Count the lines of text in the items below that contain the string "registration", treating uppercase and lowercase as different. Reply with the number alone.
== Input material
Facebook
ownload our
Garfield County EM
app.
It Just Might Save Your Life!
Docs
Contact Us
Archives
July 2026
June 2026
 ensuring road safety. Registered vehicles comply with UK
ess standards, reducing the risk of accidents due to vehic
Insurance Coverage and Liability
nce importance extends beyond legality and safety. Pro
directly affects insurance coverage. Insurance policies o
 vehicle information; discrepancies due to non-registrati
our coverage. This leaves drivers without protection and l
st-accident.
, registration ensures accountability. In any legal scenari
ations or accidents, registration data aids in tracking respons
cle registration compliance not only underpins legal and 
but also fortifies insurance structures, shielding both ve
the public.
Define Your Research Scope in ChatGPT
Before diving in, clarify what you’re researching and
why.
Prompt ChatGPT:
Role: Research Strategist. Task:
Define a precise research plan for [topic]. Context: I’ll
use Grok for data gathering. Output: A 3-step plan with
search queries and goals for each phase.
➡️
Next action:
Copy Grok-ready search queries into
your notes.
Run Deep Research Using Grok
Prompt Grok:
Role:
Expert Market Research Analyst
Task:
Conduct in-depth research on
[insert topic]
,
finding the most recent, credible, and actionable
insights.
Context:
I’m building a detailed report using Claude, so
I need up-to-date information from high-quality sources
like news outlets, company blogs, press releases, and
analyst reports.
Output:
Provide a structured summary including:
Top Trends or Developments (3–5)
====
== Input material
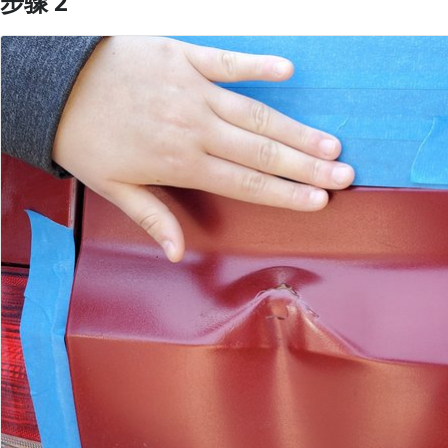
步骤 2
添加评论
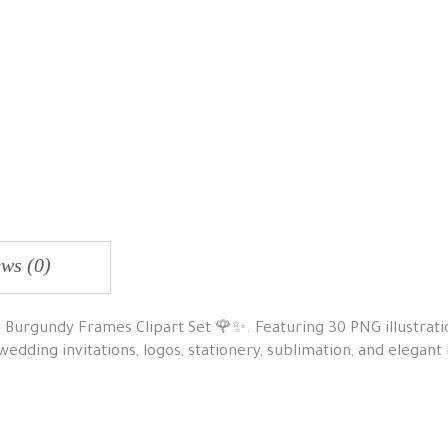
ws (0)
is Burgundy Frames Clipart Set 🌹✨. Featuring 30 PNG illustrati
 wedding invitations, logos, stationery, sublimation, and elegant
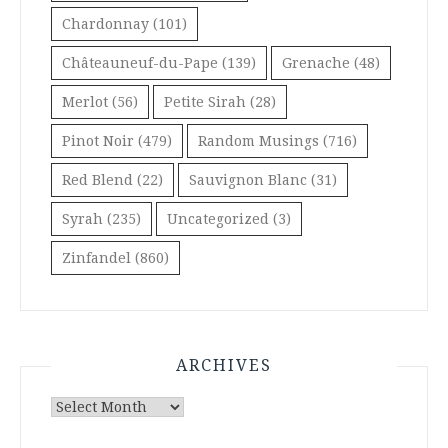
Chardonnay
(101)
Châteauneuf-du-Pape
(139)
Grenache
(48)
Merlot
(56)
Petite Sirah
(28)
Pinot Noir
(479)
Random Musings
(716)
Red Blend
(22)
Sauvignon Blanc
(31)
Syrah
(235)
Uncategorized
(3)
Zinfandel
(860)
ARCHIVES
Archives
====
• **Task solution**: 3